Propane burner efficiency?

Homebrew Talk - Beer, Wine, Mead, & Cider Brewing Discussion Forum

Help Support Homebrew Talk - Beer, Wine, Mead, & Cider Brewing Discussion Forum:

This site may earn a commission from merchant affiliate links, including eBay, Amazon, and others.

aseelye

Well-Known Member
Joined
Nov 20, 2006
Messages
111
Reaction score
1
Hello,

I'm curious if any of you have the same burner as I, and if so, how many hours of brewing you get out of a 20# tank. Mine is the same as the King Kooker at http://www.northernbrewer.com/burners.html , just with a different frame. I'm GASing pretty bad, because after dumping about $200 on equipment in the last couple weeks (ML tun, kettle and propane burner/tank, wort chiller), I simply can't believe that I don't have the most efficient burner on the market :D .

Just wondering if any of you out there have the same unit, and what your experiences with it are.

-Aaron
 
aseelye said:
Hello,

I'm curious if any of you have the same burner as I, and if so, how many hours of brewing you get out of a 20# tank. Mine is the same as the King Kooker at http://www.northernbrewer.com/burners.html , just with a different frame. I'm GASing pretty bad, because after dumping about $200 on equipment in the last couple weeks (ML tun, kettle and propane burner/tank, wort chiller), I simply can't believe that I don't have the most efficient burner on the market :D .

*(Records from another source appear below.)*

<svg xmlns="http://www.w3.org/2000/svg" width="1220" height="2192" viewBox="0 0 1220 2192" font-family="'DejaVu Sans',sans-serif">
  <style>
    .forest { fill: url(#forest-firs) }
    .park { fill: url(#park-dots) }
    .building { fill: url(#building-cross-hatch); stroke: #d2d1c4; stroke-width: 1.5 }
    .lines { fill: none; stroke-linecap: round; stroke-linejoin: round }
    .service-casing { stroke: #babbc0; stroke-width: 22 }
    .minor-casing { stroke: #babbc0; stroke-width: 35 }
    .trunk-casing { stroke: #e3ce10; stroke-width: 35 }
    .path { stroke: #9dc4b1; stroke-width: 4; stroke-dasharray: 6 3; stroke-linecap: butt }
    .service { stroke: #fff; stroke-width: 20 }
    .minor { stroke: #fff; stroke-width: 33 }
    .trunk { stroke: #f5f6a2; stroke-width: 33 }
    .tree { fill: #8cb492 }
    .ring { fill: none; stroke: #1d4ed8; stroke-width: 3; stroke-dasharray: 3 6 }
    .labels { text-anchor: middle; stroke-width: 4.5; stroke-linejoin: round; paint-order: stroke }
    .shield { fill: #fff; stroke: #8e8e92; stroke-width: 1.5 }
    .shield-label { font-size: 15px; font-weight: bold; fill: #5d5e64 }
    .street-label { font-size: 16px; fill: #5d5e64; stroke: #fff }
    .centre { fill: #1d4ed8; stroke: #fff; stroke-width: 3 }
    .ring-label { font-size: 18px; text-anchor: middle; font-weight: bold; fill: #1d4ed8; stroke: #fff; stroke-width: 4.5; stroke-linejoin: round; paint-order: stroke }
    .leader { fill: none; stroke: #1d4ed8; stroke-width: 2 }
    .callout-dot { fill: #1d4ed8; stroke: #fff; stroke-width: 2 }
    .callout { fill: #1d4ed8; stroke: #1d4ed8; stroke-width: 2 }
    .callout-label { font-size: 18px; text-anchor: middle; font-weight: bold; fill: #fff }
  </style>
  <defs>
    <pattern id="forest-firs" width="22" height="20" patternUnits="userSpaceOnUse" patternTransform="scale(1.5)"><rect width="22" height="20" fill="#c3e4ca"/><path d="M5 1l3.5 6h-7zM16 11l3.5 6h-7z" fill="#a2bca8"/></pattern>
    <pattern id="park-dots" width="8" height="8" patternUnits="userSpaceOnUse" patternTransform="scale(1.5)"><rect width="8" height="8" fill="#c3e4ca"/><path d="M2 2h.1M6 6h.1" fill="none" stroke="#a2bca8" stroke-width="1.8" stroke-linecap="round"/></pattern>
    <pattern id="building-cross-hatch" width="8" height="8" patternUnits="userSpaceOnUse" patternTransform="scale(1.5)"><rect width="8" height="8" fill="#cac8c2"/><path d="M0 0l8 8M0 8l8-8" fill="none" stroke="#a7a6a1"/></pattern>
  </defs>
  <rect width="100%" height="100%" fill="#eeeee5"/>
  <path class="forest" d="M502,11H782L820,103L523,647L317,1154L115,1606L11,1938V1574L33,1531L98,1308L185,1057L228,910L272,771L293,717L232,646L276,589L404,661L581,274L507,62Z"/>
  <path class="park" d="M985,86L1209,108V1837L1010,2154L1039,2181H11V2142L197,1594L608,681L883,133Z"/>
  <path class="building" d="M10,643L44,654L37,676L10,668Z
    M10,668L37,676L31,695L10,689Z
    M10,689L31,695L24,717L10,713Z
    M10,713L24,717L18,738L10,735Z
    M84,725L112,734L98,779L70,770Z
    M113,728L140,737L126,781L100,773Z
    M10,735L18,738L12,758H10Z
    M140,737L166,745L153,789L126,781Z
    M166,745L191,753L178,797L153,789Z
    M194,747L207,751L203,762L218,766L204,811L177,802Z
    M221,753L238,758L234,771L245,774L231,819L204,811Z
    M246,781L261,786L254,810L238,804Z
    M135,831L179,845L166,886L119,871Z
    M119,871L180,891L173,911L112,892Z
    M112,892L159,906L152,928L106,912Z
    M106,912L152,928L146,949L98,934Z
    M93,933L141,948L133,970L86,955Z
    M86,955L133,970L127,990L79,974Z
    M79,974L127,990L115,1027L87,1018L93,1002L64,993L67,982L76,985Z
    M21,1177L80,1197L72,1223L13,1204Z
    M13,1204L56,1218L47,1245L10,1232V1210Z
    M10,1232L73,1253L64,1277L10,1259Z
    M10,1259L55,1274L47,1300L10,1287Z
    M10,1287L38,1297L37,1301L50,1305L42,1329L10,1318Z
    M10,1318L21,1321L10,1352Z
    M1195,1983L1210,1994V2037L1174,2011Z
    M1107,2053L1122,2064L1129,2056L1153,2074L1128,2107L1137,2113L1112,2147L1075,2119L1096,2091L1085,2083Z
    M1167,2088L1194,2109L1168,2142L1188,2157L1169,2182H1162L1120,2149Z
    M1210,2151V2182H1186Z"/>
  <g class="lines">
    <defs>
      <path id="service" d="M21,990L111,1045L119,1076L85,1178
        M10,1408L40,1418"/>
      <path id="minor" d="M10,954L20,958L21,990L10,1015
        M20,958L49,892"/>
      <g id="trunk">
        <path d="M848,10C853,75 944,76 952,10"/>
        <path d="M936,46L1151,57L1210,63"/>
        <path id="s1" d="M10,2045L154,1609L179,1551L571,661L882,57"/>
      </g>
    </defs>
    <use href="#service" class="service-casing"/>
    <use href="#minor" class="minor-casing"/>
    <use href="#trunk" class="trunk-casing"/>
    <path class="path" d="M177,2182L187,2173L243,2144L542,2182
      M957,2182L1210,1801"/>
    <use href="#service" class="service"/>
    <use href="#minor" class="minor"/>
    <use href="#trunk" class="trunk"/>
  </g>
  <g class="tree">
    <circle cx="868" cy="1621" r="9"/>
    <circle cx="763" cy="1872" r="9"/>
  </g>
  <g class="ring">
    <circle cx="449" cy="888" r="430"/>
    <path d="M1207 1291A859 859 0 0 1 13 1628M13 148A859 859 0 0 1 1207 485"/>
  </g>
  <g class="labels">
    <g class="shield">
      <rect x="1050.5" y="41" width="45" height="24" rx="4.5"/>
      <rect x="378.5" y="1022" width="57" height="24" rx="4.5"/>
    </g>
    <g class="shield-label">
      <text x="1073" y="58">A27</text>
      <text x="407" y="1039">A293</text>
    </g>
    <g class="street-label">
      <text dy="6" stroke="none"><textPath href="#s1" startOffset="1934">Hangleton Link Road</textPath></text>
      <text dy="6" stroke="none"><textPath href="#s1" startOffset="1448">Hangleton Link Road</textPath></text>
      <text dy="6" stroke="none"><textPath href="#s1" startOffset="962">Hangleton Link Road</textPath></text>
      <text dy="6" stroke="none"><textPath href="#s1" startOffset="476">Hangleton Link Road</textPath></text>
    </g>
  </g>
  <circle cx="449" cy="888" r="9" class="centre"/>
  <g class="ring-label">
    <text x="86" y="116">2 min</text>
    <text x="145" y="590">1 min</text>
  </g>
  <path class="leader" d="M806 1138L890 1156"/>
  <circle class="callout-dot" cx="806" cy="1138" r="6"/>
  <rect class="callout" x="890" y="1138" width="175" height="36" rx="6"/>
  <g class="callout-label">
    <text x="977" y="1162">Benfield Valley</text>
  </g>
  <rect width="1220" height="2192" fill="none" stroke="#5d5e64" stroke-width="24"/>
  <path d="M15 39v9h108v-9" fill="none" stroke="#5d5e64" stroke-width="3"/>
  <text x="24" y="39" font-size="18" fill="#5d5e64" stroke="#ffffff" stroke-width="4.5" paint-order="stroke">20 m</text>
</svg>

Just wondering if any of you out there have the same unit, and what your experiences with it are.

-Aaron

I just purchased this burner.

http://www.cooking.com/products/shprodde.asp?SKU=376480
 
Both of you'all have great burners but if you want to burn though some serious fuel up grade your regulators to 30 psi and you'll get some serious fuel usage.But the above burners have 10 psi regulators and burn at 60'000 btu's with a 30 psi regulator it will be up graded to 210,000 btu's and burn the hair out of your nose at 30 yds!!!!! really I don't measure efficency because it's BREWING!!!!!!!! and I would do it even if I burned #20lbs per brewing session!!!!:ban:
 
smogman said:
Both of you'all have great burners but if you want to burn though some serious fuel up grade your regulators to 30 psi and you'll get some serious fuel usage.But the above burners have 10 psi regulators and burn at 60'000 btu's with a 30 psi regulator it will be up graded to 210,000 btu's and burn the hair out of your nose at 30 yds!!!!! really I don't measure efficency because it's BREWING!!!!!!!! and I would do it even if I burned #20lbs per brewing session!!!!:ban:

Well, I was more looking at improving efficiency. The burner I have now brought 6.5 gallons to an insane boil, so I'm not concerned with total output, but maximizing my LP tank now. I understand that any burner could have 1million BTUs if you put enough propane through it, so that's not the best way to measure things necessarily, but when a vendor says it's inefficient, it could be due to honesty or trying to upsell, or something else I haven't considered. I'd guess that someone here has had my burner at some point, and was just curious about their experiences with it versus other burners.

-Aaron
 
Aron,

What is the boil off rate during your boil. You need to be between 10 and 15% per hour. I can easily get this with a very low flame on my turkey fryer burner. I also put the lid on when I heat water or wort. This saves energy. You also want to brew sheltered from wind. Since I did all this I can get about 5-6 5.5 gal AG batches out of one propane tank.

Kai
 
If the flame is nearly all blue, the propane is being burned efficiently. A 65,000 BTU burner can produce a rolling boil with 10-12 gallon batches. Larger burners merely get you to the boil point faster and if too large, waste energy because it can't transfer though the pot fast enough or much of the heat just flows up the sides of the pot.

With larger burners, you have to throttle back more to maintain your boil without boil-over, but the actual burn rate is probably the same as a smaller capacity burner wide open.
 
Kai,

Thanks, that's the info I wanted. On my first/last (I've only done one) AG batch, I got about a 27% boil-off, but that's including a boil-over, so I'll have to wait until next time and watch it a bit more carefully to see what the rate actually is. I'm sure I could have turned down the burner even more and kept the boil going as well, but I'm just getting started in this, having only made 3 extract batches and the one AG batch.
 
G. Fix and other authors suggest that the thermal loading on the wort is to high if you get significantly more than 15% boil-off/hr. Such a high thermal loading can lead to a burnt flavor in the beer. Obviously I don't expect that you can detect the flavor in any beer with a large amount of roasted malts.
Less than 10% is not enough to drive off DMS in a conventional brew-kettle set-up as we all use it.